WORK REQUIRED
Please echo the entries word for word, beginning with the line that contains "Trouver les aides locales" and continuing through the line that contains "prime CEE BAR-TH-173".

DATA SUPPLIED
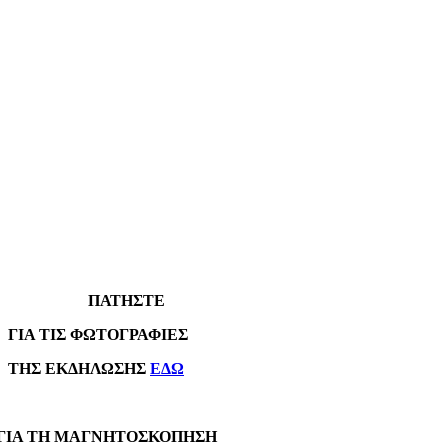
ΠΑΤΗΣΤΕ
Α ΤΙΣ ΦΩΤΟΓΡΑΦΙΕΣ
Σ ΕΚΔΗΛΩΣΗΣ
ΕΔΩ
Α ΤΗ ΜΑΓΝΗΤΟΣΚΟΠΗΣΗ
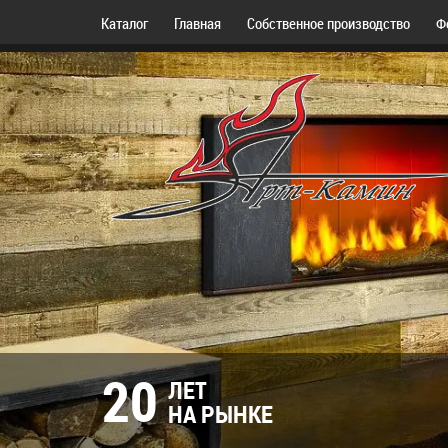
Каталог
Главная
Собственное производство
Ф
20
ЛЕТ
НА РЫНКЕ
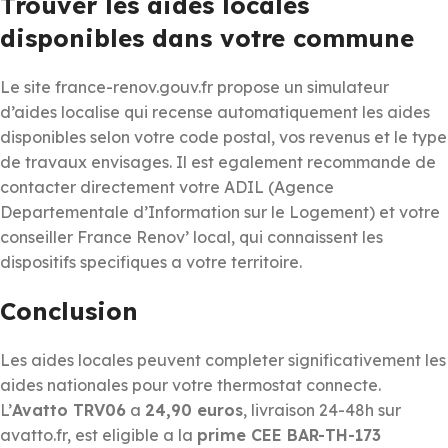
Trouver les aides locales
disponibles dans votre commune
Le site france-renov.gouv.fr propose un simulateur
d’aides localise qui recense automatiquement les aides
disponibles selon votre code postal, vos revenus et le type
de travaux envisages. Il est egalement recommande de
contacter directement votre ADIL (Agence
Departementale d’Information sur le Logement) et votre
conseiller France Renov’ local, qui connaissent les
dispositifs specifiques a votre territoire.
Conclusion
Les aides locales peuvent completer significativement les
aides nationales pour votre thermostat connecte.
L’
Avatto TRV06
a
24,90 euros
, livraison 24-48h sur
avatto.fr, est eligible a la
prime CEE BAR-TH-173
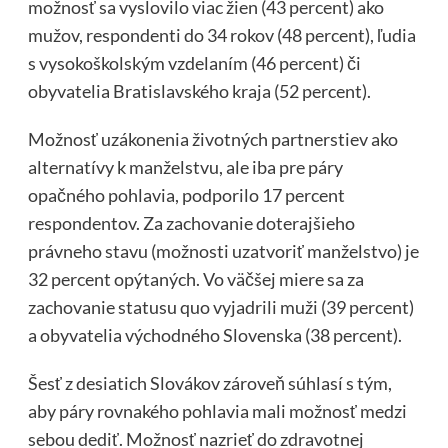
možnosť sa vyslovilo viac žien (43 percent) ako
mužov, respondenti do 34 rokov (48 percent), ľudia
s vysokoškolským vzdelaním (46 percent) či
obyvatelia Bratislavského kraja (52 percent).
Možnosť uzákonenia životných partnerstiev ako
alternatívy k manželstvu, ale iba pre páry
opačného pohlavia, podporilo 17 percent
respondentov. Za zachovanie doterajšieho
právneho stavu (možnosti uzatvoriť manželstvo) je
32 percent opýtaných. Vo väčšej miere sa za
zachovanie statusu quo vyjadrili muži (39 percent)
a obyvatelia východného Slovenska (38 percent).
Šesť z desiatich Slovákov zároveň súhlasí s tým,
aby páry rovnakého pohlavia mali možnosť medzi
sebou dediť. Možnosť nazrieť do zdravotnej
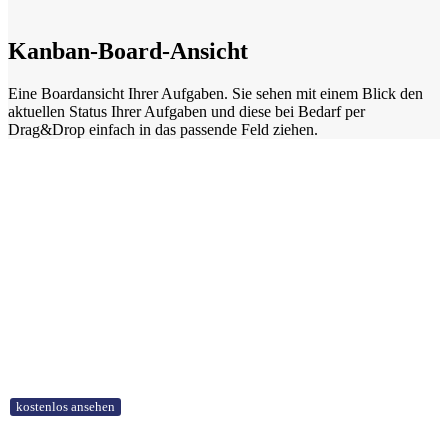
Kanban-Board-Ansicht
Eine Boardansicht Ihrer Aufgaben. Sie sehen mit einem Blick den
aktuellen Status Ihrer Aufgaben und diese bei Bedarf per
Drag&Drop einfach in das passende Feld ziehen.
Vollständiger
Funktionsüberblick
kostenlos ansehen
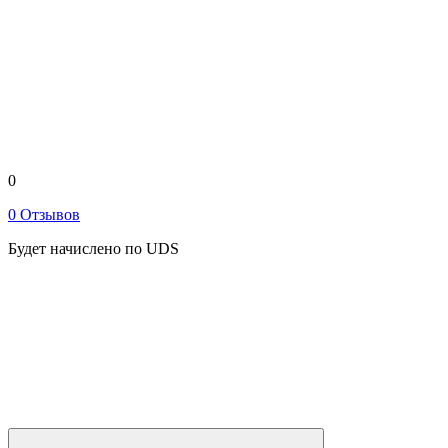
0
0 Отзывов
Будет начислено по UDS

OUTPUT OF THE EXERCISE
Trouver les aides locales
disponibles dans votre commune
Le site france-renov.gouv.fr propose un simulateur
d’aides localise qui recense automatiquement les aides
disponibles selon votre code postal, vos revenus et le type
de travaux envisages. Il est egalement recommande de
contacter directement votre ADIL (Agence
Departementale d’Information sur le Logement) et votre
conseiller France Renov’ local, qui connaissent les
dispositifs specifiques a votre territoire.
Conclusion
Les aides locales peuvent completer significativement les
aides nationales pour votre thermostat connecte.
L’
Avatto TRV06
a
24,90 euros
, livraison 24-48h sur
avatto.fr, est eligible a la
prime CEE BAR-TH-173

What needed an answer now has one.